2. Kernel state detection of file descriptor read/write status
- select: polling, iterating through all fd’s, and returning a mask of whether the descriptor is ready for read/write operations, and assigning a value to fd_set based on this mask.
- poll: also polling, querying the status of each fd, adding an item to the waiting queue if it is ready, and continuing to iterate.
- epoll: Uses a callback mechanism. When executing the add operation of epoll_ctl, it not only puts the file descriptor in the red-black tree, but also registers a callback function. The kernel will call the callback function when it detects that a file descriptor is readable/writable, and the callback function will place the file descriptor in the ready linkedlist.
3. Find the ready file descriptors and pass them to the user state
- select: Passes a copy of the previously passed fd_set out to the user state and returns the total number of file descriptors that are ready. The user state does not know which file descriptors are in the ready state and needs to iterate through them.
- poll: Passes a copy of the previously passed in fd array out to the user state and returns the total number of file descriptors that are ready. The user state does not know which file descriptors are in the ready state and needs to be traversed to determine this.
- epoll: epoll_wait simply watches for data in the ready linkedlist and finally returns the linkedlist to the array and the number of ready files. The kernel puts the ready file descriptors in the incoming array, so you can just iterate through them in order. The file descriptors returned here are passed by mmap allowing the kernel and user space to share the same block of memory, reducing unnecessary copies.
4. Handling of duplicate listeners
- select: Pass a copy of the new set of listen file descriptors into the kernel and continue with the above steps.
- poll: pass a copy of the new struct pollfd array into the kernel, and continue with the above steps.
- epoll: no need to reconstruct the red-black tree, just follow the existing one.
The reasons why epoll is more efficient
- select and poll have basically the same action, except that poll uses a linkedlist for file descriptor storage, while select uses fd labeled bits for storage, so select is limited by the maximum number of connections, while poll is not.

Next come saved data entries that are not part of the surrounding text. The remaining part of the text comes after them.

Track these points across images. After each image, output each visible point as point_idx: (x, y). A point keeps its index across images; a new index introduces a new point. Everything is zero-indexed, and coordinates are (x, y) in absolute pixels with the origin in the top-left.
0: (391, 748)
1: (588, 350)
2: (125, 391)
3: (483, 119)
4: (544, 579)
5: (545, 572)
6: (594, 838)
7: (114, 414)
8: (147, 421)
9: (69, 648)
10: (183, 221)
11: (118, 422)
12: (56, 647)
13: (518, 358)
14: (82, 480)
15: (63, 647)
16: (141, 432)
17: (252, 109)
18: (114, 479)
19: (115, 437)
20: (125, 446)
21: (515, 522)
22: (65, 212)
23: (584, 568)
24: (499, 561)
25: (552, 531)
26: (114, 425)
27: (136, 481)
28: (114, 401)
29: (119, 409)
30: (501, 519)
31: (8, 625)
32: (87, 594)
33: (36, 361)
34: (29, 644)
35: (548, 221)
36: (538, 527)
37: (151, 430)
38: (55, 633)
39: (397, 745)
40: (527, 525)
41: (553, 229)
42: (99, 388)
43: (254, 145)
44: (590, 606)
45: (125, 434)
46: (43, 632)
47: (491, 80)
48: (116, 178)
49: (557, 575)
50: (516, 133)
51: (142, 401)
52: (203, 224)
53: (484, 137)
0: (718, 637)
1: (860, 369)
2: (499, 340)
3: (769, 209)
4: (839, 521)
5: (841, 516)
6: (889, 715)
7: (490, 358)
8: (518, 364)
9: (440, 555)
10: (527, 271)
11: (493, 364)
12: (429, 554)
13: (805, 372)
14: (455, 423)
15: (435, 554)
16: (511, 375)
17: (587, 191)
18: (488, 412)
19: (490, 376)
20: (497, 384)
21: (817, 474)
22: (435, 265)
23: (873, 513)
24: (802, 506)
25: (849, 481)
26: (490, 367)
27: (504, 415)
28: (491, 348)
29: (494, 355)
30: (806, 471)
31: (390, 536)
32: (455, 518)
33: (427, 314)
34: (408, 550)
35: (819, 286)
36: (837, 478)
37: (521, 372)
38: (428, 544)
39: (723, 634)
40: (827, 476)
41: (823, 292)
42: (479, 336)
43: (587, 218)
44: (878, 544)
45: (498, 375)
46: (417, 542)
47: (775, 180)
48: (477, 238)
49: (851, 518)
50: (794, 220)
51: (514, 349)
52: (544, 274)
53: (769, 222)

- select, poll, and epoll all return the number of ready file descriptors. But select and poll do not explicitly indicate which file descriptors are ready, while epoll does. The difference is that after the system call returns, the program calling select and poll needs to iterate through the entire listener file descriptors to find out who is ready, while epoll can handle it directly.
- select and poll both need to copy the data structure of the file descriptor into the kernel and then copy it out. The data structure of the file descriptor created by epoll is itself stored in the kernel state, and the system call returns with mmap() file mapped memory to speed up message passing to the kernel space: that is, epoll uses mmap to reduce the copy overhead.
- select and poll use polling to check if the file descriptor is in the ready state, while epoll uses a callback mechanism. The result is that the efficiency of select and poll decreases linearly as the fd increases, while epoll is not affected too much unless there are many active sockets.
- epoll’s edge-triggered mode is efficient and the system is not flooded with uncaring ready file descriptors
Although epoll has the best performance, select and poll may perform better than epoll when the number of connections is small and the connections are all very active, after all epoll’s notification mechanism requires many function callbacks.